*Task brief*.
All lines from the one containing "Picture 2: EM" through the final line of the entries are to be written out verbatim; no other line is to be included.

(Records excerpted from a collection)
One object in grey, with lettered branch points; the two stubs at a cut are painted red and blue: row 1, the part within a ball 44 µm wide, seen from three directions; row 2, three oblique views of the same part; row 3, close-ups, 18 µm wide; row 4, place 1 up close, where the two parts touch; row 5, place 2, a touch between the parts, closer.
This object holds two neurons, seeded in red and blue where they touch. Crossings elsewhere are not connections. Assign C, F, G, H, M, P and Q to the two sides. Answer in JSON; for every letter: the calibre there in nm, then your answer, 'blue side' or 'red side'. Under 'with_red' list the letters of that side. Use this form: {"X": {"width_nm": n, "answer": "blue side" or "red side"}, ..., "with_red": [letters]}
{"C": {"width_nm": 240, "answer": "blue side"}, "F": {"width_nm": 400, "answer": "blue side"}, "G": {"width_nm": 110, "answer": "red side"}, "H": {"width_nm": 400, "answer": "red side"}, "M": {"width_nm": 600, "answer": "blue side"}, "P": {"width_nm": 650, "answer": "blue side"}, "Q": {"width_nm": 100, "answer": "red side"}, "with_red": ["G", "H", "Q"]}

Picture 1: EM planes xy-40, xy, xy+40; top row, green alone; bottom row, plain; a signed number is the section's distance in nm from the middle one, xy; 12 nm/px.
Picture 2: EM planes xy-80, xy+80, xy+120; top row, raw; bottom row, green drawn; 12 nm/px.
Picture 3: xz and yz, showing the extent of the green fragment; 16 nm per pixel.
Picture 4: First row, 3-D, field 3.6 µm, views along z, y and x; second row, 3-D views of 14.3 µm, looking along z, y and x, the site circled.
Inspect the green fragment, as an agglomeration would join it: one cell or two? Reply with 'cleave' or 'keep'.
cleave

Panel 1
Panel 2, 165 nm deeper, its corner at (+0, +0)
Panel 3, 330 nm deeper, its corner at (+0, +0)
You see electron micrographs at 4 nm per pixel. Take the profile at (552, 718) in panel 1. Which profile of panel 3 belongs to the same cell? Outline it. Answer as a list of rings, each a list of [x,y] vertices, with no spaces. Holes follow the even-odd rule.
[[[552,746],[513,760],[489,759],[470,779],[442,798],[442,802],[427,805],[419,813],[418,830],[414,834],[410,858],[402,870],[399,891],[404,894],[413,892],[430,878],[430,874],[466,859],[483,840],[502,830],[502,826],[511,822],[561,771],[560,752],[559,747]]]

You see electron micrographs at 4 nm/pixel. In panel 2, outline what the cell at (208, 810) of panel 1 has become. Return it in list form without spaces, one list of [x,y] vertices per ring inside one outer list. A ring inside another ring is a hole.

*Worked solution*.
Picture 2: EM planes xy-80, xy+80, xy+120; top row, raw; bottom row, green drawn; 12 nm/px.
Picture 3: xz and yz, showing the extent of the green fragment; 16 nm per pixel.
Picture 4: First row, 3-D, field 3.6 µm, views along z, y and x; second row, 3-D views of 14.3 µm, looking along z, y and x, the site circled.
Inspect the green fragment, as an agglomeration would join it: one cell or two? Reply with 'cleave' or 'keep'.
cleave

Panel 1
Panel 2, 165 nm deeper, its corner at (+0, +0)
Panel 3, 330 nm deeper, its corner at (+0, +0)
You see electron micrographs at 4 nm per pixel. Take the profile at (552, 718) in panel 1. Which profile of panel 3 belongs to the same cell? Outline it. Answer as a list of rings, each a list of [x,y] vertices, with no spaces. Holes follow the even-odd rule.
[[[552,746],[513,760],[489,759],[470,779],[442,798],[442,802],[427,805],[419,813],[418,830],[414,834],[410,858],[402,870],[399,891],[404,894],[413,892],[430,878],[430,874],[466,859],[483,840],[502,830],[502,826],[511,822],[561,771],[560,752],[559,747]]]

You see electron micrographs at 4 nm/pixel. In panel 2, outline what the cell at (208, 810) of panel 1 has become. Return it in list form without spaces, one list of [x,y] vertices per ring inside one outer list. A ring inside another ring is a hole.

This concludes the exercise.